It is a travelling of melancholy, years since my last long train journey through Germany. Fog, low hanging November clouds, specks of light on grey green brown patterns, rows of trees marking edges and possessions. Horses, cows, a flock of geese, a single wading stork pass by the window. I have to switch trains three times to get to tubingen.
The Eastern country is old and roof tiles covered with mold, discolored facades, bales of hay, folded into white plastic covers, orderly stacked. Small curvy roads leading to tiny, invisible villages hidden behind rolling hills and yellow woods, merely imagined, church spires peeking over tree tops. Driftwood collecting under a medieval bridge. How long will it last? Maybe until the spring to be washed further downstream by the mass of molten snow, to travel like a living thing, the home of insects and birds. Home for everything that can hold on to it.
The cream the woman sitting next to me applies to her hands is the same that my mother used when I was a child, something I have not smelled for 20 years. This is the travel of melancholy and an attempt to reconnect with something that has long since become unknown. A landscape I once thought I knew but somehow unlearned. An overgrown graveyard, where people visited and went away, glad to turn their backs, once again. An old tune, hated but strangely appealing.
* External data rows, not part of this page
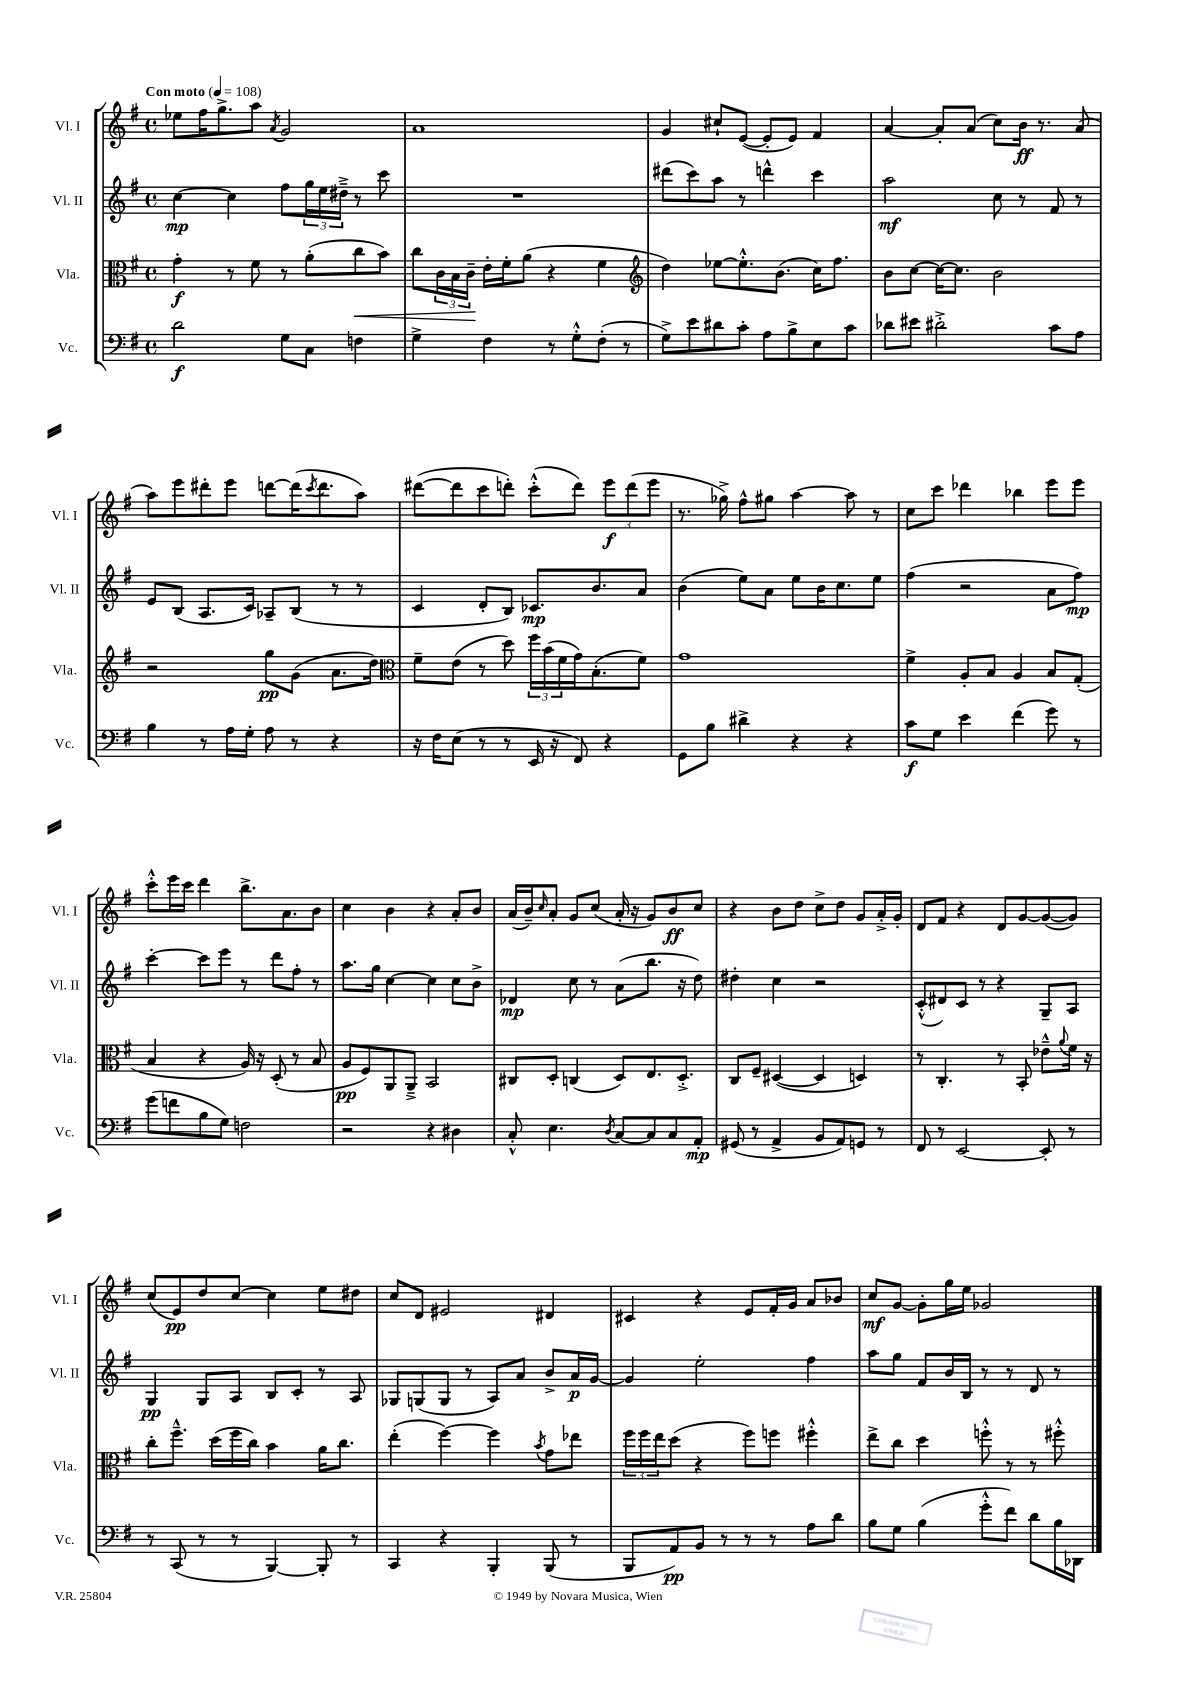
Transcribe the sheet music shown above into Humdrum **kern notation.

**kern	**kern	**kern	**kern
*staff4	*staff3	*staff2	*staff1
*clefF4	*clefC3	*clefG2	*clefG2
*k[f#]	*k[f#]	*k[f#]	*k[f#]
*M4/4	*M4/4	*M4/4	*M4/4
*met(c)	*met(c)	*met(c)	*met(c)
*MM108	*MM108	*MM108	*MM108
2d	4g'	[4cc	8ee-
.	.	.	16ff#
.	.	.	8.gg^
.	8r	4cc]	.
.	8f#	.	8aa
.	.	.	8qa
8G	8r	8ff#	2g
8C	(8a'	24gg	.
.	.	24ee	.
.	.	24dd#~^	.
4F	8cc	8r	.
.	8b)	8ccc	.
=	=	=	=
4G^	8cc	1r	1a
.	24c	.	.
.	24B	.	.
.	24c~	.	.
4F#	16e'	.	.
.	16f#'	.	.
.	(8a	.	.
8r	4r	.	.
8G'^^	.	.	.
(8F#'	4f#	.	.
8r	.	.	.
=	=	=	=
*	*clefG2	*	*
8G^)	4dd)	(8ddd#	4g
8e	.	8ccc)	.
8d#	[8ee-	8aa	8cc#`
8c'	8.ee-'^^]	8r	([8e
8A	.	4ddd^^	8e']
.	(8.b	.	.
8B^	.	.	8e)
8E	16cc)	4ccc	4f#
.	8.ff#	.	.
8c	.	.	.
=	=	=	=
8d-	8b	2aa	[4a
8e#	[8cc	.	.
2d#'^	16cc_	.	8a']
.	8.cc]	.	.
.	.	.	(8a
.	2b	8cc	8cc)
.	.	8r	16b
.	.	.	8.r
8c	.	8f#	.
8A	.	8r	(8a
=	=	=	=
4B	2r	8e	8aa)
.	.	(8B	8eee
8r	.	8.A	8ddd#'
16A	.	.	8eee
16G'	.	16c)	.
8A	8gg	8A-~	[8ddd
8r	(8g	(8B	(16ddd]
.	.	.	8qccc
.	.	.	8.ddd
4r	8.a	8r	.
.	.	8r	8aa)
.	16dd)	.	.
=	=	=	=
*	*clefC3	*	*
16r	8f#~	4c	([8ddd#
16F#	.	.	.
(8E	(8e	.	8ddd#]
8r	8r	8d'	8ccc
8r	8dd)	8B)	8ddd')
16EE	24ff#	8.c-	(8ccc'^^
.	(24b	.	.
16r	.	.	.
.	24f#	.	.
8FF#)	16g)	.	8ddd)
.	(8.B'	8.b	.
4r	.	.	12eee
.	.	.	(12ddd
.	8f#)	8a	.
.	.	.	12eee
=	=	=	=
8GG	1g	(4b	8.r
8B	.	.	.
.	.	.	16gg-^)
4d#^	.	8ee)	8ff#^^
.	.	8a	8gg#
4r	.	8ee	[4aa
.	.	16b	.
.	.	8.cc	.
4r	.	.	8aa]
.	.	8ee	8r
=	=	=	=
8c	4f#^	(4ff#	8cc
8G	.	.	8ccc
4e	8A'	2r	4ddd-
.	8B	.	.
(4f#	4A	.	4bb-
8g)	8B	8a	8eee
8r	(8G'	8ff#)	8eee
=	=	=	=
(8g	4B	[4ccc'	8ccc'^^
8f	.	.	16eee
.	.	.	16ccc
8B	4r	8ccc]	4ddd
8G)	.	8eee	.
2F	16A)	8r	8.bb^
.	16r	.	.
.	(8D'	8ddd	.
.	.	.	8.a
.	8r	8ff#'	.
.	8B	8r	8b
=	=	=	=
2r	8A	8.aa	4cc
.	8F#)	.	.
.	.	16gg	.
.	8AA	[4cc	4b
.	8AA~^	.	.
4r	2BB	4cc]	4r
4D#	.	8cc	8a'
.	.	8b^	8b
=	=	=	=
8C'^^	8C#	4d-	(16a
.	.	.	16b~)
.	.	.	16qqcc
4.E	8D'	.	8a'
.	(4C	8cc	8g
.	.	8r	(8cc
8qD	.	.	.
[8C	8D)	(8a	16a'
.	.	.	16r
8C]	8.E	8.bb	8g)
8C	.	.	8b
.	8.D'^	16r	.
8AA'	.	8dd)	8cc
=	=	=	=
(8GG#	8C	4dd#'	4r
8r	8F#~	.	.
4AA^	([4D#	4cc	8b
.	.	.	8dd
8BB	4D#]	2r	8cc^
8AA)	.	.	8dd
8GG	4D)	.	8g
8r	.	.	16a'^
.	.	.	16g'
=	=	=	=
8FF#	8r	(8c'^^	8d
8r	4.C'	8d#)	8f#
[2EE	.	8c	4r
.	.	8r	.
.	8r	4r	8d
.	8BB'	.	[8g
8EE']	8e-~^^	8G~	(8g_
.	8qqa	.	.
8r	16f#	8A	8g])
.	16r	.	.
=	=	=	=
8r	8cc'	4G	(8cc
(8CC	8.ff#~^^	.	8e)
8r	.	8G	8dd
.	(16dd	.	.
8r	16ff#	8A	[8cc
.	16cc)	.	.
[4BBB)	4b	8B	4cc]
.	.	8c'	.
8BBB']	16a	8r	8ee
.	8.cc	.	.
8r	.	8A	8dd#
=	=	=	=
4CC	(4ee'	8G-	8cc
.	.	(8G	8d
4r	[4ff#)	8G	2e#
.	.	8r	.
4BBB'	4ff#]	8A)	.
.	.	8a	.
.	8qb	.	.
(8BBB	8g	8b^	4d#
8r	8ee-	16a	.
.	.	[16g	.
=	=	=	=
8BBB	24ff#	4g]	4c#
.	24ff#	.	.
.	24ee	.	.
8AA)	(8dd	.	.
8BB	4r	2ee'	4r
8r	.	.	.
8r	8ff#)	.	8e
8r	8ff	.	16f#'
.	.	.	16g
8A	4ff#'^^	4ff#	8a
8d	.	.	8b-
=	=	=	=
8B	8ee^	8aa	8cc
8G	8cc	8gg	[8g
(4B	4dd	8f#	8g']
.	.	16b	16gg
.	.	16B	16ee
8g'^^	8ff'^^	8r	2g-
8f#)	8r	8r	.
8d	8r	8d	.
16B	8ff#'^^	8r	.
16DD-	.	.	.
==	==	==	==
*-	*-	*-	*-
The cities start to look different as we cross the border that once divided the people. More geometric and modern, the edges grow rougher. I am going to where I was born, Western Germany, to give a talk about how writers imagined the American West. It is only now, half asleep on a train, that I seem to realize I have forgotten how to imagine the places I grew up with. Because I have changed, and my fear is, so have they.